While searching for a solution I found a page on the OpenGL developers page which contains a short description of an alternative picking method color coding (See “Object Selection Using the Back Buffer”).
Color coding
Lets start with the description from the OpenGL developers page:
OpenGL provides the GL_SELECTION render mode for this [picking] purpose. However, you can use other methods. You might render each primitive in a unique color, then use glReadPixels() to read the single pixel under the current mouse location. Examining the color determines the primitive that the user selected.
This method also requires two render passes, but without swapping the buffers or other—usually expensive—state changes. The first pass involves rendering unique colored primitives to the back buffer, then reading back the pixel color under the mouse position and comparing that with the unique colors of each component stored in a lookup table.

If we go back to the example used earlier, the picture on the right shows what the selection pass would look like, with each component having a unique color. The second pass will paint the normal scene on top of the selection pass, which is what the end user sees. Rendering the scene twice probably sounds expensive, but the first pass can be optimized by only rendering a simplified version of the real scene. For example, the GUI library only renders flat shaded quads to the screen in the selection pass, while the normal pass renders more sophisticated versions, with borders, gradients and text. Another optimization would be to only render the scene near the mouse location.
One problem with this method is the uniqueness of a color. If there are more unique objects in a scene then there are unique colors the system could select the wrong objects. This could be solved by introducing multiple selection passes. Another problem is that the unique color should be the same when it was rendered to the screen and when it was read back from the screen. Settings that could possibly change colors, such as dithering and lighting should be turned off. Another caveat is when the selection buffer is rendered to a texture, because texture colors are slighlyt different from primitive colors when rendered. To solve this problem, one could render the color to the screen and to a texture and read back the values at startup, and use those values in the lookup table.

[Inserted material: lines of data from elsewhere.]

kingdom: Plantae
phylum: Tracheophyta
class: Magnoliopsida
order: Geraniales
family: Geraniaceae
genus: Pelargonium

As for the advantages of this method, it is fairly fast compared to OpenGL picking (albeit slower than the bounding box method). Another advantage is that the selection primitives are no longer bound to rectangular shapes, even textures and alpha channels can be used as selection data. Imagine round buttons with holes in them. It also works flawlessly with all transformations, fragment tests and even in 3D.
Conclusion
In the end, the third method turned out to be the most suitable for the GUI library. The other two methods can be useful for other applications. If your hierarchy is simple, 2D and does not have many special cases, the first method is highly recommended. The second method could be useful for when 3D picking is required, unless you need fragment tests. If none of this works for your application, the method mentioned in the introduction might be something for you.